Page excerpt>
-- Start --

Thursday morning we said goodbye to Smudge. Quinn said goodbye before he went off to school and then I sat with her a while until it was time to go. I spent the next couple days listless, moody, and weepy. From getting out the carrot peeler (a sound that would being Smudge running from the other side of the house) to passing the dog food isle at the grocery store, I found it hard to keep it together. It wasn't until late yesterday that it registered, "oh yeah, this is grief. I've been here before." It felt so normal.
When Quinn started reading Harry Potter, he wanted confirmation that all his favorite characters would live. He has been known to have an all out melt down because I won't give away the ending. He doesn't deal well with not knowing. He wants assurance that the characters he loves will win and the characters he hates will be punished because he thinks he knows after one book who is good and who is bad. I keep telling him to trust the story and just keep reading, but he gets so mad at me.
For Advent, I've been studying the last week of Jesus life in the gospel of John. Strange, I know, but there's something about remembering his birth that makes me look ahead to the cross. I don't see a sweet little baby in a manger anymore. I see humiliation and separation from the father. I see determination and grit and a terrible purifying love incomprehensibly wrapped in swaddling clothes. I see the cross.

-- End --

Material>
-- Start --

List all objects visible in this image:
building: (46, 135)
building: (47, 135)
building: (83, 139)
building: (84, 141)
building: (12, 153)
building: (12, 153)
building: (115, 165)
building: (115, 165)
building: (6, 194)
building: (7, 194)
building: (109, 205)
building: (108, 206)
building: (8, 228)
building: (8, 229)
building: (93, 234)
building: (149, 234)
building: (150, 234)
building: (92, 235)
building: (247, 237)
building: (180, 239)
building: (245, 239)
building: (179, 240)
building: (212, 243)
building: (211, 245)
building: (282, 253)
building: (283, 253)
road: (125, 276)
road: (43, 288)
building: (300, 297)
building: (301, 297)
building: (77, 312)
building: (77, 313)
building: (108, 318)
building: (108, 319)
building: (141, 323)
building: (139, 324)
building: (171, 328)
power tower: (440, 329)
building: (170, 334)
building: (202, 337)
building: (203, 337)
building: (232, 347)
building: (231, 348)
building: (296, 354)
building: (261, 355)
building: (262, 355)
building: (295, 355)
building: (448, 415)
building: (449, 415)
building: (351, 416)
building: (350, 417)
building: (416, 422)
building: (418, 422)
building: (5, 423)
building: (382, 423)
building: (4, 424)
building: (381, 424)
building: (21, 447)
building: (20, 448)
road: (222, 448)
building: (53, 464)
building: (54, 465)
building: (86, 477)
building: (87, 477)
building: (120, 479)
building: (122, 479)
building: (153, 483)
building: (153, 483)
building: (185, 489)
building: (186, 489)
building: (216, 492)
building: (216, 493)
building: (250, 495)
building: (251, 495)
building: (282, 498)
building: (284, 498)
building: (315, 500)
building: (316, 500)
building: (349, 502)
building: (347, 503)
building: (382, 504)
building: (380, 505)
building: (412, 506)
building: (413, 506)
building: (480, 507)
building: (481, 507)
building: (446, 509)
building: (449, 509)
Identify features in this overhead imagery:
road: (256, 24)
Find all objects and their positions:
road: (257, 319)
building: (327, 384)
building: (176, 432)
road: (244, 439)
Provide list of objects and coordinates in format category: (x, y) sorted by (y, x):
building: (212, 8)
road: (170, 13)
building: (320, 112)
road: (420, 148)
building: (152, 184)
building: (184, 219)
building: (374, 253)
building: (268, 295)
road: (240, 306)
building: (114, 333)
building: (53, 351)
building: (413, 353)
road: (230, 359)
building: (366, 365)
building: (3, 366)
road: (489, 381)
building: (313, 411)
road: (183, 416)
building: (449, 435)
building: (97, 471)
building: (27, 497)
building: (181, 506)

-- End --

Directive> In the post about saying goodbye to Smudge, which gospel does the writer study during Advent? The listing was drawn from a separate source.

Worked answer> The gospel of John.